◆ Task brief
In the listing that follows, give every line again exactly and omit the pictures.

══ Input data ══

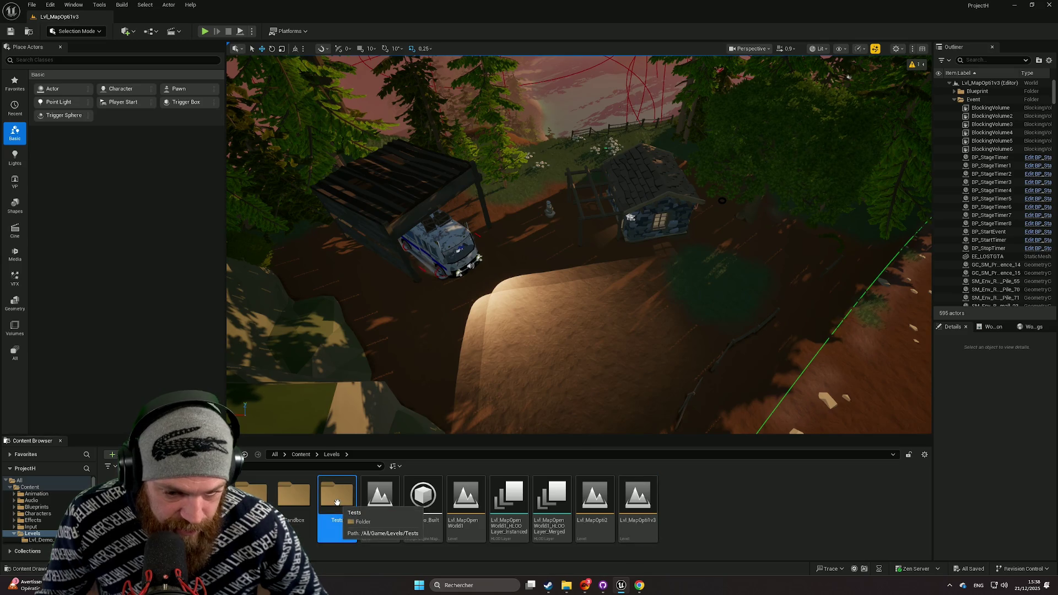
# - Load Lvl_MapTest_Simple from Levels > Tests and orbit to a low side view of the bus
pyautogui.doubleClick(337, 499)
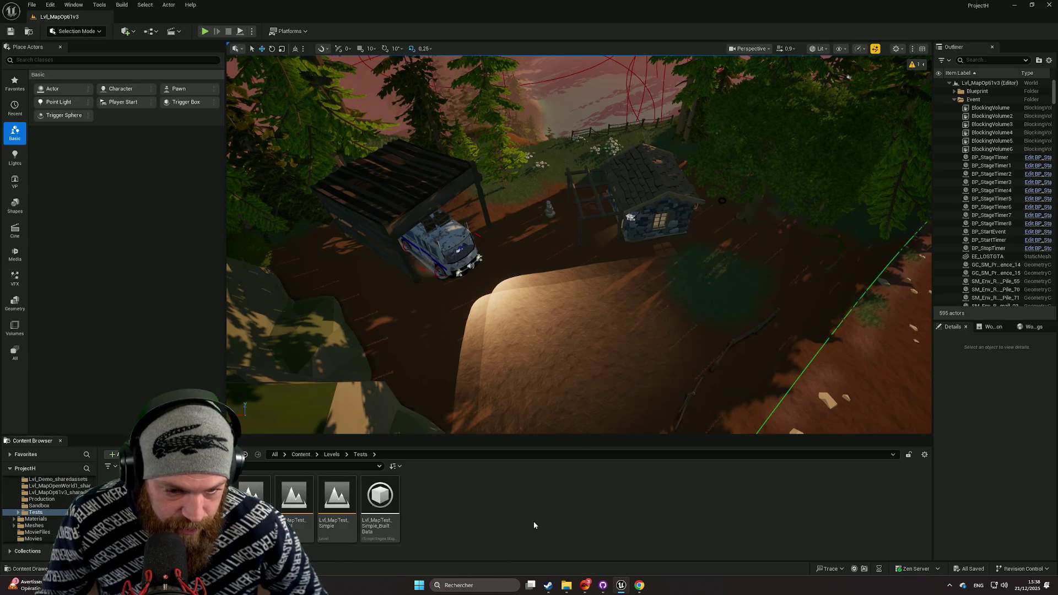
pyautogui.doubleClick(328, 496)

═══

◆ Result below
# - Load Lvl_MapTest_Simple from Levels > Tests and orbit to a low side view of the bus
pyautogui.doubleClick(337, 499)
pyautogui.doubleClick(328, 496)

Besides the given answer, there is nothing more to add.